As a consequence, we believe that more attention should be paid in clinical trials to the following points:
To verify the real effect of BoNT-A in CM subpopulations, it would be advantageous to stratify patients differentiating CM in “low frequency” (potentially including also spontaneously remitting cases), “average frequency” and “high frequency” (daily/near daily, encompassing patients with complex comorbidities, transformation risk factors and MO). This distinction would help, at least in part, to enucleate “pure” CM patients.81
Synergistic effects of concomitant treatments
Data on CP during BoNT-A therapy in clinical trials are scanty and mostly limited to the specification of the preventive agent used. Nevertheless, CP could, indeed, exert a positive synergistic effect with BoNT-A on CM. Hence, a stratification of patients according to the specific class of CP (anticonvulsants, beta-blockers, calcium-antagonists, antidepressants, etc.) would be helpful to verify whether BoNT-A produces more benefits on patients simultaneously treated with a given migraine prophylaxis. The same applies for treatments used for comorbidities (eg, depression, anxiety).

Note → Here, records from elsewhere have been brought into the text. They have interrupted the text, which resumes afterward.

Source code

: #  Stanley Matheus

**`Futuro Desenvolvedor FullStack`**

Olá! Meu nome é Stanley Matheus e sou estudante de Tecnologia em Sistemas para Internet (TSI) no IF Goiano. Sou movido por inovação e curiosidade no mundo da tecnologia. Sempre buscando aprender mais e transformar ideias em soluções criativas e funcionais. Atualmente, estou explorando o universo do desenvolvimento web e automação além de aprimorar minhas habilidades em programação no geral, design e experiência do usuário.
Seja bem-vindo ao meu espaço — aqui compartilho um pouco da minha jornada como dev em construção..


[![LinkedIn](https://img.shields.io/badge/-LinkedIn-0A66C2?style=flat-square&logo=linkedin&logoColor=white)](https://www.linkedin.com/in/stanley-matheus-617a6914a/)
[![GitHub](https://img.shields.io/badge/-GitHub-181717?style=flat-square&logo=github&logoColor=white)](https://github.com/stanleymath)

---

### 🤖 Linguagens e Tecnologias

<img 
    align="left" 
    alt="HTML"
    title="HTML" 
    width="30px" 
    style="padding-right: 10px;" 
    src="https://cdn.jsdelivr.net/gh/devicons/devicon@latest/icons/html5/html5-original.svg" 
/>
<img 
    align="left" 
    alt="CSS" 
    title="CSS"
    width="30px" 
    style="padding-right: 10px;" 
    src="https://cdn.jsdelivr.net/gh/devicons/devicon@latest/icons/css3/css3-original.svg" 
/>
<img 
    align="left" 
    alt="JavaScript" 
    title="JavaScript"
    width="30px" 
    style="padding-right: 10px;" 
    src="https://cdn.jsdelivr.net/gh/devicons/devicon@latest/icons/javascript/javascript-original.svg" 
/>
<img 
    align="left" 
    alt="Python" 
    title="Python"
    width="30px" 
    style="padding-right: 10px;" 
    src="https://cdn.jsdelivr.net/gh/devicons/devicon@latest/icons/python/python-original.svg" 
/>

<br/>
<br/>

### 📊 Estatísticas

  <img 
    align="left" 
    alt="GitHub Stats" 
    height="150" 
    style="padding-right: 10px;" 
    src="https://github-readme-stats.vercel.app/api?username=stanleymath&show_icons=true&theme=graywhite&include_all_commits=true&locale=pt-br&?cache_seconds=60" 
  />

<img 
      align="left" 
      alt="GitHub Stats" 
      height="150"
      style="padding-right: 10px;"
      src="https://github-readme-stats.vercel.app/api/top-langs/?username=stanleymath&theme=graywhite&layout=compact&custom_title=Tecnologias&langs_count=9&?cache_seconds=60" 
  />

Evolution of modifiable risk factors
How to exclude that a positive clinical outcome following a long-lasting BoNT-A treatment can also be linked to reduced CM risk factors?4,80 CM patients consulting a physician on a regular basis for the treatment cycles over 1 year or more could be more prone or motivated to concomitantly reduce modifiable CM risk factors than those treated with oral drugs, such as TPM. As a consequence, the outcome of transformation and reversion factors during trials should be monitored and taken into account in result analysis.
Rapid CM relapse following BoNT-A discontinuation
CM is the paradigm of a difficult-to-treat headache, given its obscure pathophysiology and complex comorbidities. However, the rapid CM relapse following BoNT-A discontinuation and, even more, the increased attack frequency when slightly postponing the subsequent treatment cycle are not easily explainable with a non-symptomatic drug capable of reverting peripheral and central sensitization, hence theoretically inducing plastic changes in pain matrix.54,65 Thus, it should be verified in future studies if this issue could be bypassed by using higher doses. Alternatively, the hypothetical BoNT-A mechanisms of action in CM should be reconsidered.
More attention to clinical migraine features and the setup of better designed clinical trials could improve the identification of BoNT-A responders, allowing a more tailored treatment for CM.
Piero Barbanti has received consultancy fees from Allergan, Bayer, electroCore and Visufarma and advisory fees from Abbott and Merck. The authors report no other conflicts of interest in this work.